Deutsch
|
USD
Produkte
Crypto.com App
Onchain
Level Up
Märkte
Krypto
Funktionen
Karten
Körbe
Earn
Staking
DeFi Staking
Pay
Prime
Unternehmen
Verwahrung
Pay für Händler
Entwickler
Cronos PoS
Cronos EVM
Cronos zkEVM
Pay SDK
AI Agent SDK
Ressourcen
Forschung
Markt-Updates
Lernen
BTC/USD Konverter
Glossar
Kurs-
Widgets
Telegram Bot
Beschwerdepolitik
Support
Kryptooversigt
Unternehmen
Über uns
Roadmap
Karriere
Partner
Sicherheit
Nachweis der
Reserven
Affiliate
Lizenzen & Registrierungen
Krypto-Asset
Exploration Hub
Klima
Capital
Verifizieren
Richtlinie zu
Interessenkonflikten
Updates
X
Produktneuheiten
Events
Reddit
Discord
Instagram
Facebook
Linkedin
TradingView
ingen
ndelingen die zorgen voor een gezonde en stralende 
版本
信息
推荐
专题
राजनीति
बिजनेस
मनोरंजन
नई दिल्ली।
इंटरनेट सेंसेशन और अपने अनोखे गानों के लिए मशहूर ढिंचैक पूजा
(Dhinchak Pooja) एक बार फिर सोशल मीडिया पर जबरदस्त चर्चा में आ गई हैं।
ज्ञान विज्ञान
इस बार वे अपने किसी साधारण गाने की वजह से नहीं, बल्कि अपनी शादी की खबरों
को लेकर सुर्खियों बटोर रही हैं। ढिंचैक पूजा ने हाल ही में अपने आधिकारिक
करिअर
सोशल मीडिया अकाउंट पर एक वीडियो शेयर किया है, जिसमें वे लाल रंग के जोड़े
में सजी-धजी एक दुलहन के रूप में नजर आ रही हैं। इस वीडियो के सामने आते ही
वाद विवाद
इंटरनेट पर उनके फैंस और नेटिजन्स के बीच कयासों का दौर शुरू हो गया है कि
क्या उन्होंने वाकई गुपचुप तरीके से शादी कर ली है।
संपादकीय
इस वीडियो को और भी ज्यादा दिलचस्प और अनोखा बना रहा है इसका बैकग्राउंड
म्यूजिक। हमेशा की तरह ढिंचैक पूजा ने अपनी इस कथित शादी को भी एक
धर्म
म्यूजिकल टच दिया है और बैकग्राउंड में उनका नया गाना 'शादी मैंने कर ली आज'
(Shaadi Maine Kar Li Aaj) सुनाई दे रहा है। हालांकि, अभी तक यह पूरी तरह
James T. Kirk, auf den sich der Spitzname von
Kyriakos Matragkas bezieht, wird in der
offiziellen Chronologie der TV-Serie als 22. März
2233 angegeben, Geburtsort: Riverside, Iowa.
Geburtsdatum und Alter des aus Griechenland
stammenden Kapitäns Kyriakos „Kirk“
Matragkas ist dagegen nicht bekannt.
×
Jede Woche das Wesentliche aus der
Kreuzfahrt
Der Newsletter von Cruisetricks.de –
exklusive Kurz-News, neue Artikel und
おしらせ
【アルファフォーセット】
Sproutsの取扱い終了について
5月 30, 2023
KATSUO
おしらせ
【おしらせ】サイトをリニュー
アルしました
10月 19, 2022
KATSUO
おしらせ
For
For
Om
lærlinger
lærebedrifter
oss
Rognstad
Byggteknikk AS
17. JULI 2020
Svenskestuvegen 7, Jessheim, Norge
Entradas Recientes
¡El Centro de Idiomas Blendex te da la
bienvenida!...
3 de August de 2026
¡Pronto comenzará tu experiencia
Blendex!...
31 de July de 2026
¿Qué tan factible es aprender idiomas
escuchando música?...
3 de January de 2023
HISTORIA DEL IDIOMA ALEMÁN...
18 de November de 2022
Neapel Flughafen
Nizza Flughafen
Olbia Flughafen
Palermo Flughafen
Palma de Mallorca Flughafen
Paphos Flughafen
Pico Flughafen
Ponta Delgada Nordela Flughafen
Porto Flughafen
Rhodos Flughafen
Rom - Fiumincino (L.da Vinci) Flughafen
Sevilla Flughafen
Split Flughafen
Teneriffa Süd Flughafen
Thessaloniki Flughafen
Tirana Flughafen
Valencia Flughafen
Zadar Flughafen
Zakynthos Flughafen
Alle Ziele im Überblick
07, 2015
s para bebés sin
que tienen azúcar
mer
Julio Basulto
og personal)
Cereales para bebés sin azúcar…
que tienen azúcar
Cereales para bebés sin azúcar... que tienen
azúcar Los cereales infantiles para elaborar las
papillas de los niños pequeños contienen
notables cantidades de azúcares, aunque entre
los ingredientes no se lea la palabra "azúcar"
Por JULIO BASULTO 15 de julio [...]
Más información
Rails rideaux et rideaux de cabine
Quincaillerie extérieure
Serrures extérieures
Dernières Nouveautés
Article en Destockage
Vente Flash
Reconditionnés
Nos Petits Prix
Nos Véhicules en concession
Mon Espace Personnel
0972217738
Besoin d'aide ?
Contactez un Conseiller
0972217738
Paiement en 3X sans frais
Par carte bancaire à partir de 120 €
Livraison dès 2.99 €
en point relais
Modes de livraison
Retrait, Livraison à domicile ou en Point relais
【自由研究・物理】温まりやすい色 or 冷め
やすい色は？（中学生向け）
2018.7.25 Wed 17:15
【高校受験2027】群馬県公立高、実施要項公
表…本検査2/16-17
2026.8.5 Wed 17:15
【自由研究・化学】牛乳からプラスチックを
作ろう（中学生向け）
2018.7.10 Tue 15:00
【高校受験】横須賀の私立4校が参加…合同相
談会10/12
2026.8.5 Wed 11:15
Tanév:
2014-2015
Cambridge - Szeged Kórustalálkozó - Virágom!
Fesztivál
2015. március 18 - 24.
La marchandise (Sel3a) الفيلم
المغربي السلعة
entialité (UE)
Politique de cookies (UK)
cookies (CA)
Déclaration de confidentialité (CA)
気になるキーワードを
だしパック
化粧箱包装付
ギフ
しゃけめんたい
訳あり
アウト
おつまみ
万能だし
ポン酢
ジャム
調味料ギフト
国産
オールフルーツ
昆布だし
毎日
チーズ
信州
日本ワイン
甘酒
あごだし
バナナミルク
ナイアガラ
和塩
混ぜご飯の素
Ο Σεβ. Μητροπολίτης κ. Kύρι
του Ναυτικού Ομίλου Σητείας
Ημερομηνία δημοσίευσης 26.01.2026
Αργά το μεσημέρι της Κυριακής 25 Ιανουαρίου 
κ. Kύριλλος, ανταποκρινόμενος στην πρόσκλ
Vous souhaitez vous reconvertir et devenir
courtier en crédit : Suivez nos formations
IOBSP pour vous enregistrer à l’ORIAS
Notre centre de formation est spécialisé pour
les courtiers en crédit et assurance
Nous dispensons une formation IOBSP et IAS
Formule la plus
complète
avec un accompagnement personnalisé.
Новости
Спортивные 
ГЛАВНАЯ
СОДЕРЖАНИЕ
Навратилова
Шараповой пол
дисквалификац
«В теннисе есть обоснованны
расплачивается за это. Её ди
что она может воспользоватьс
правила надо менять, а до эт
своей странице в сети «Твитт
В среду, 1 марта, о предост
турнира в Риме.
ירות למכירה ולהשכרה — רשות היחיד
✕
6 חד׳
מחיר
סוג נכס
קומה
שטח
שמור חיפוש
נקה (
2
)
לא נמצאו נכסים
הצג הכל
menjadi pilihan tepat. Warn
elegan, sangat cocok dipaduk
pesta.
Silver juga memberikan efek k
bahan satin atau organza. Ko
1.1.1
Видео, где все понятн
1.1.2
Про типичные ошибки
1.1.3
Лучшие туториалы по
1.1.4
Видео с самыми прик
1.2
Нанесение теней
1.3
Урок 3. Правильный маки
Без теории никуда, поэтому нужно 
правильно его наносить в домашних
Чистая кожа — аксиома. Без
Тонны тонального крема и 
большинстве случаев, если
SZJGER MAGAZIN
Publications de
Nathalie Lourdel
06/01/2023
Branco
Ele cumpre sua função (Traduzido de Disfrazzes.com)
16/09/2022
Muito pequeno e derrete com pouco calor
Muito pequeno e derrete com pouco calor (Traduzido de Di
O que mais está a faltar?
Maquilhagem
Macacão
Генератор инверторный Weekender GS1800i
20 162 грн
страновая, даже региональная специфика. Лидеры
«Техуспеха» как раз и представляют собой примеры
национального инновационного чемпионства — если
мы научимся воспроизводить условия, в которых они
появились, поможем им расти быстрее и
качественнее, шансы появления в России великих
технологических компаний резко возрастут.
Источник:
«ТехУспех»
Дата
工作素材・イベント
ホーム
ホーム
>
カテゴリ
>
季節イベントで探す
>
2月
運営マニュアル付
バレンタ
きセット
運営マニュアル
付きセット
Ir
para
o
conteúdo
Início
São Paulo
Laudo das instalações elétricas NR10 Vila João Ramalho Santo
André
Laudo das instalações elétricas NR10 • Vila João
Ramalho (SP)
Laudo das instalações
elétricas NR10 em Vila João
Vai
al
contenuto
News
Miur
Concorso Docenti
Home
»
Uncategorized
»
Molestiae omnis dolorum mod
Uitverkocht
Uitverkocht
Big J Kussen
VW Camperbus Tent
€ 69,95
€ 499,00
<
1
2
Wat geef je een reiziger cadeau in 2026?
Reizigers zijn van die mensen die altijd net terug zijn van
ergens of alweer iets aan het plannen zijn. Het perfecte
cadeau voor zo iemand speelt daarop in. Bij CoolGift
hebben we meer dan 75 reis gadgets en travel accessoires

#### INSTRUCTIONS TO FOLLOW
Some lines in the records above contain "Traduzido". Count them and give the number only.

#### ANSWER FOR THIS EXERCISE
2